§ Activity
Render every line of text from all the items below as a Markdown table, leaving out blank lines. Use a column named Index for the row number and a column named Line Text for the line itself.

-- Supplied information follows --

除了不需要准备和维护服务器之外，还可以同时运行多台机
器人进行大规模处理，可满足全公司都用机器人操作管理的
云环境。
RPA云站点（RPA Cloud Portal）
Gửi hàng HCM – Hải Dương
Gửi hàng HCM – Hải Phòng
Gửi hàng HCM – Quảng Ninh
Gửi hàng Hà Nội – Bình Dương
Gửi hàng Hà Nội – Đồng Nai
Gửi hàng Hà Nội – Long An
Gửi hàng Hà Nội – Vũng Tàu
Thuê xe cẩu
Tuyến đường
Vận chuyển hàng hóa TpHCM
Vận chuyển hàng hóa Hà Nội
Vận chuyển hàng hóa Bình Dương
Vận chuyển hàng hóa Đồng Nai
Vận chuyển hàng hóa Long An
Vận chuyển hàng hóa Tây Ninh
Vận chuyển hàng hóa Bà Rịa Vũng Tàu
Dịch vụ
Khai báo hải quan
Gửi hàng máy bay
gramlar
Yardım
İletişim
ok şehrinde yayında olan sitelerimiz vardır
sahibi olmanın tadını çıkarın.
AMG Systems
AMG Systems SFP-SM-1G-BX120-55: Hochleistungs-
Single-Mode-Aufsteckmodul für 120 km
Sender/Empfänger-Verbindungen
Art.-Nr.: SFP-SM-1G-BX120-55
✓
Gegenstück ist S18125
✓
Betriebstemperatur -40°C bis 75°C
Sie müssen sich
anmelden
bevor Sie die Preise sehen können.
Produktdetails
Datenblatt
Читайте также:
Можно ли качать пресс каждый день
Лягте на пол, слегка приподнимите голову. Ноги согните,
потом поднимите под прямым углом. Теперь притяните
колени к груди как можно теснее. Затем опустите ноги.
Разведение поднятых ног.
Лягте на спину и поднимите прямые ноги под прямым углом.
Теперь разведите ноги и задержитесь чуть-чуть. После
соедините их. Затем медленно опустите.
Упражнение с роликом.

-- Supplied information concluded --

§ Response to the exercise
| Index | Line Text |
|---|---|
| 1 | 除了不需要准备和维护服务器之外，还可以同时运行多台机 |
| 2 | 器人进行大规模处理，可满足全公司都用机器人操作管理的 |
| 3 | 云环境。 |
| 4 | RPA云站点（RPA Cloud Portal） |
| 5 | Gửi hàng HCM – Hải Dương |
| 6 | Gửi hàng HCM – Hải Phòng |
| 7 | Gửi hàng HCM – Quảng Ninh |
| 8 | Gửi hàng Hà Nội – Bình Dương |
| 9 | Gửi hàng Hà Nội – Đồng Nai |
| 10 | Gửi hàng Hà Nội – Long An |
| 11 | Gửi hàng Hà Nội – Vũng Tàu |
| 12 | Thuê xe cẩu |
| 13 | Tuyến đường |
| 14 | Vận chuyển hàng hóa TpHCM |
| 15 | Vận chuyển hàng hóa Hà Nội |
| 16 | Vận chuyển hàng hóa Bình Dương |
| 17 | Vận chuyển hàng hóa Đồng Nai |
| 18 | Vận chuyển hàng hóa Long An |
| 19 | Vận chuyển hàng hóa Tây Ninh |
| 20 | Vận chuyển hàng hóa Bà Rịa Vũng Tàu |
| 21 | Dịch vụ |
| 22 | Khai báo hải quan |
| 23 | Gửi hàng máy bay |
| 24 | gramlar |
| 25 | Yardım |
| 26 | İletişim |
| 27 | ok şehrinde yayında olan sitelerimiz vardır |
| 28 | sahibi olmanın tadını çıkarın. |
| 29 | AMG Systems |
| 30 | AMG Systems SFP-SM-1G-BX120-55: Hochleistungs- |
| 31 | Single-Mode-Aufsteckmodul für 120 km |
| 32 | Sender/Empfänger-Verbindungen |
| 33 | Art.-Nr.: SFP-SM-1G-BX120-55 |
| 34 | ✓ |
| 35 | Gegenstück ist S18125 |
| 36 | ✓ |
| 37 | Betriebstemperatur -40°C bis 75°C |
| 38 | Sie müssen sich |
| 39 | anmelden |
| 40 | bevor Sie die Preise sehen können. |
| 41 | Produktdetails |
| 42 | Datenblatt |
| 43 | Читайте также: |
| 44 | Можно ли качать пресс каждый день |
| 45 | Лягте на пол, слегка приподнимите голову. Ноги согните, |
| 46 | потом поднимите под прямым углом. Теперь притяните |
| 47 | колени к груди как можно теснее. Затем опустите ноги. |
| 48 | Разведение поднятых ног. |
| 49 | Лягте на спину и поднимите прямые ноги под прямым углом. |
| 50 | Теперь разведите ноги и задержитесь чуть-чуть. После |
| 51 | соедините их. Затем медленно опустите. |
| 52 | Упражнение с роликом. |